Standard Farmhand-supplied machines come with mudguards, a safety rail, road-lights and low-level sensors. There are seven different models in the current line-up.

The ‘magnificent seven’, so to speak, are listed below:
  • ZA-V;
  • ZA-V Easy;
  • ZA-V Control;
  • ZA-V Profis Control;
  • ZA-V Tronic;
  • ZA-V Profis Tronic;
  • ZA-V Profis Hydro.

So what’s the difference?

ZA-V: Starting with the most basic spreader, the ZA-V is a purely mechanical machine; setting the spread-rate is done manually, and shutters are opened and closed with a hydraulic ram.

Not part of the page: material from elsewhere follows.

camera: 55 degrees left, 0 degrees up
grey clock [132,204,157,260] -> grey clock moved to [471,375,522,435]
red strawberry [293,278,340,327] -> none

ZA-V Easy: The first of the electric machines, the Easy uses the ‘easy set’ terminal. It’s a little sophisticated but has a nice digital read-out, telling you what the (electrically controlled) shutter position is. You can also use the new electric limiter – the limiter V+ – with this machine.


It’s also possible, from the cab, to adjust your spread rate, as well as your different boundary positions for different types of boundary spreading operations.

The ZA-V Control uses the new Amaspread terminal. This new control terminal gives the operator the option to store up to 20 fertiliser profiles, along with a number of jobs and customer information, and also speed-related messages.

It is also possible to have six part-width sections, across the entire width of the machine.

The ZA-V Profis Control also uses the Amaspread terminal. It has weigh-cell technology – as do all spreaders bearing the Profis name.

Meanwhile, the ISOBUS-controlled machines offer the option of different terminals from Amazone; these include the Amatron 3, CCI 100 and 200 terminals, the Amaspread touch-screen terminal, and then – if the tractor is equipped with ISOBUS – the tractor’s own terminal.

Those machines are PTO or hydraulically-driven.


Amazone also offers its own GPS receiver and GPS software to control the machine as well, but it’s still possible to control with outside systems.

The simplicity of using the ISOBUS software and terminals was highlighted, with Megaw comparing it to using a smartphone.

The issue of the volatility of farm-gate prices was also noted, with farmers focusing more on improving efficiency inside the farm-gate. Two of the biggest costs for tillage farmers are fertiliser and spreading; farmers are now looking to maximise efficiency to keep costs under control – and so are prepared to go ‘higher tech’ to achieve this, according to Megaw, who has noted this trend in spreader and sprayer sales.

“Say you take a guy holding onto a machine over a 10-year period, using simple figures. Take a man spreading 100t a year – if he can save 5% on the bill, and say he’s buying his fertiliser at €400/t, 5% of that is €2,000. Multiply that over the 10-year lifespan of that machine; that’s €20,000.

“In lots of cases, by the time he comes to change his machine again, he has made back the money his initial investment was – just through added efficiencies. So we’re finding a lot of customers are asking ‘how can I do this more efficiently; how can I do this better?'”

Amazone ZA-V
Amazone ZA-V Profis Hydro

There are two weigh-cells in the ZA-V Profis machines; both are 200Hz (hertz) weigh-cells, weighing at 200 times per second. Mounted ZA-V spreaders are capable of online calibration.

The machine can adjust its calibration factor and its rate for every 25kg spread.

There are three spreading disc options; included are tungsten carbide coated versions, which extend the life of discs with corrosion-resistant vanes.